Wie also vorgehen? Einfach interessierte Mitbürger zur Beiratsgründung einladen geht angesichts hoher Infektionszahlen nicht. Dazu müssen ohnehin zuerst eine Reihe grundsätzlicher Fragen geklärt werden. Apropos Grundsatz: Die SPD findet die Beirats-Idee im Grundsatz sehr gut, wie Ernst Bergmann feststellt, der sich auch dafür ausspricht, alle Beiräte gleich groß zu etablieren und für das Thema Wirtschaft eher einen Runden Tisch statt eines Beirats einzuberufen.
Warum müssen die Beiräte gleich groß sein? Dieter Pletz (Grüne) sieht das ganz anders, sie könnten aus Sicht der Grünen auch verschieden stark besetzt sein. Und Stadträte sollten sich bei der Mitgliedschaft zurückhalten. „Beiräte sollten vielmehr die Stadträte unterstützen“, sagt Pletz.
Als „voll zustimmungsfähig“ bezeichnet Thomas Dietz (FW/UNA) das Konzept von Rothkegel, weil für seine Fraktion alle Themenfelder bei den vorgeschlagenen Beiräten vertreten sind. Der Runde Tisch Gesundheit ist FW/UNA dabei besonders wichtig, weil die Fraktion im Juni bereits den entsprechenden Antrag dazu gestellt hatte.
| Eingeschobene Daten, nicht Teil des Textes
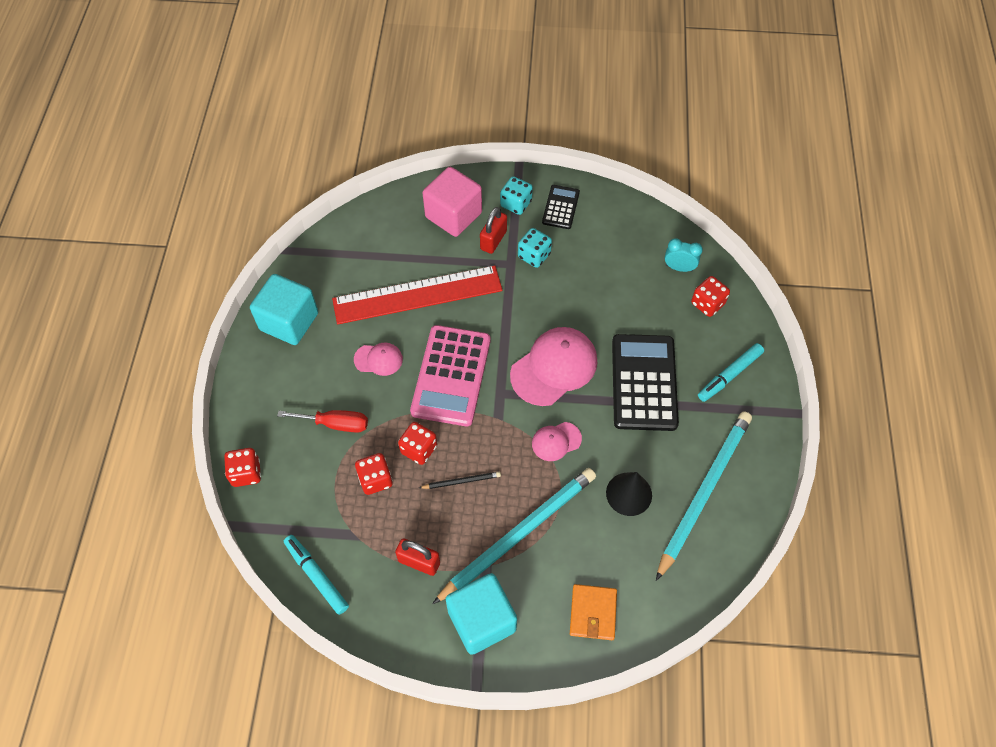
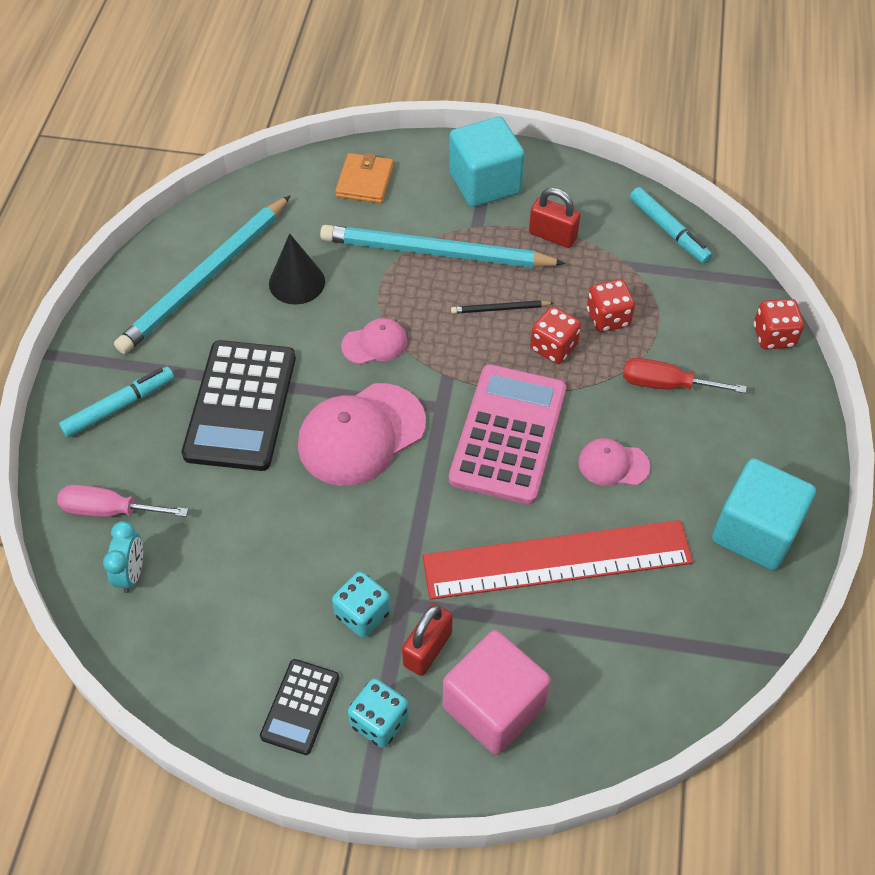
camera: 175 degrees left, 5 degrees down
turquoise pencil [432,468,596,604] -> turquoise pencil turned 45 degrees clockwise [320,225,566,268]
turquoise clock [665,238,703,272] -> turquoise clock turned 105 degrees counterclockwise [103,521,143,593]
red dice [691,276,730,317] -> pink screwdriver [57,485,188,517]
Diesen Runden Tisch Gesundheit bezeichnet Bernd Eckstein als „akzeptable Geschichte“, ebenso einen möglichen Integrationsbeirat, skeptisch allerdings ist er bei einem Umwelt und bei einem Kulturbeirat, weil es hier doch Ausschüsse gebe.
Sein Vorschlag stattdessen: Aus dem Stadtrat heraus könnten Beauftragte für diese Themenfelder benannt werden.
Eckstein warnt davor, den Stadtrat abhängig von Beiräten zu machen, der müsse unbedingt unabhängig bleiben. Und es müsse eine klare Trennung von Ausschüssen und Beiräten geben, „weil wir die parlamentarische Demokratie nicht aushebeln wollen“.
Weil Beiräte nicht im luftleeren Raum agieren können, weist Bürgermeister Martin Tabor darauf hin, dass die neuen Gremien auch ein Budget brauchen: „Zum Nulltarif gibt es das ganze nicht.“
Weil aber die Altdorfer Haushaltsprognosen alles andere als rosig sind, mahnt Thomas Dietz zur Bescheidenheit. Und Räume für die neuen Gremien gebe es im Kulturrathaus, sagt der Sprecher der FW/UNA Fraktion.
Fachliche Beratung des Stadtrats ist für Margit Kiessling (Grüne) und Karin Völkl (SPD) eines der Hauptargumente für die Etablierung von Beiräten. „Wenn wir im Stadtrat fachlichen Input brauchen, müssen Beiratsmitglieder, wenn sie Fachleute sind, gehört werden“, betont Völkl. Beiräte sollen nach ihrer Überzeugung gezielt einbezogen werden.
Hilfestellung erwartet sich auch Ernst Bergmann von neuen Beiräten. „Aber wir brauchen keinen Schattenstadtrat“, schränkt er ein.
Am Ende ist sich der Hauptausschuss über die Richtung einig: Es wird neue Beiräte geben. Thomas Kramer (CSU) schlägt vor, in kleinen Schritten vorzugehen, und zuerst mit der Etablierung eines Beirats zu beginnen, eine Idee, der der Ausschuss folgen kann. Als erstes soll ein Integrationsbeirat etabliert werden. Bei den Themenfeldern Wirtschaft, Kultur, Umwelt und Gesundheit will Bürgermeister Tabor zu Runden Tischen einladen, die dann als Kick-off-Veranstaltungen für einen künftigen Beirat fungieren könnten.